De source proche de la direction, ces craintes n’ont pas lieu d’être :

« L’accord précise bien que les données personnelles ne seront pas utilisées sans le consentement des salariés. En outre, il n’est pas question d’utiliser les données pour surveiller qui sur ce soit. C’est interdit par loi et nous la respectons. Concernant la fourniture de smartphones, presque tous les collaborateurs ont été récemment équipés. Cela a été décidé lors du plan Essentiel 2020 l’an dernier, via l’opération ‘tous en 4G’. A ce moment-là, 40% des collaborateurs étaient déjà équipés, et il n’y jamais eu de crainte particulière à ce sujet. »

Avec le refus des syndicats, les négociations vont donc se poursuivre.
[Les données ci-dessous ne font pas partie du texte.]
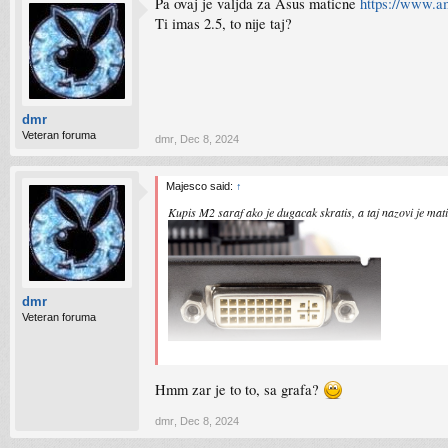
Pa ovaj je valjda za Asus maticne
https://www.
Ti imas 2.5, to nije taj?
dmr
Veteran foruma
dmr
,
Dec 8, 2024
Majesco said:
↑
Kupis M2 saraf ako je dugacak skratis, a taj nazovi je mat
dmr
Veteran foruma
Hmm zar je to to, sa grafa?
dmr
,
Dec 8, 2024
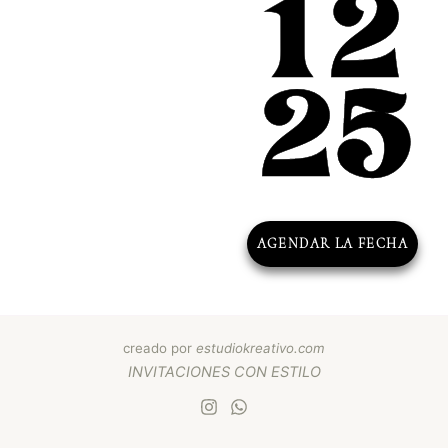
12
25
AGENDAR LA FECHA
creado por
estudiokreativo.com
INVITACIONES
CON
ESTILO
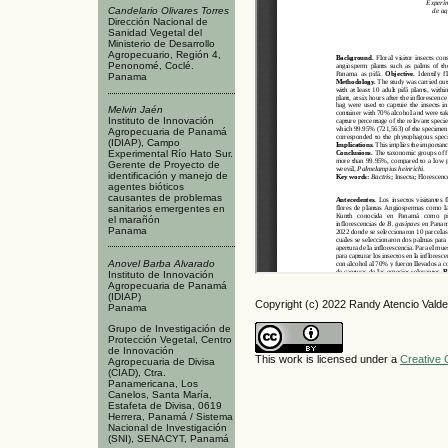
Candelario Olivares Torres
Dirección Nacional de
Sanidad Vegetal del
Ministerio de Desarrollo
Agropecuario, Región 4,
Penonomé, Coclé.
Panama
Melvin Jaén
Instituto de Innovación
Agropecuaria de Panamá
(IDIAP), Campo
Experimental Río Hato Sur.
Gerente de Proyecto de
identificación y manejo de
agentes bióticos
causantes de problemas
sanitarios emergentes en
el marañón
Panama
Anovel Barba Alvarado
Instituto de Innovación
Agropecuaria de Panamá
(IDIAP)
Copyright (c) 2022 Randy Atencio Vald
Panama
Grupo de Investigación de
Protección Vegetal, Centro
de Innovación
This work is licensed under a
Creative 
Agropecuaria de Divisa
(CIAD), Ctra.
Panamericana, Los
Canelos, Santa María,
Estafeta de Divisa, 0619
Herrera, Panamá / Sistema
Nacional de Investigación
(SNI), SENACYT, Panamá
Reste que la transformation du travail à l’heure du digital demeure un sujet brûlant chez Orange. Et pour cause, les salariés se rappellent tous du climat délétère des années 2008-2009. A l’époque, l’opérateur a connu une vague de suicides sans précédent. Un technicien marseillais qui a mis fin à ses jours avait notamment dénoncé un « management de la terreur ». En 2010, Bruno Mettling, spécialiste des dossiers sociaux sensibles, avait été appelé à la rescousse pour sortir de cette crise. Et c’est lui qui, en septembre dernier, a remis un rapport « Transformation numérique et vie au travail » au gouvernement. Dans celui-ci, le désormais ex-DRH d’Orange milite notamment pour un « droit à la déconnexion », repris dans la loi Travail. Pas de quoi, pour l’heure, rassurer les syndicats.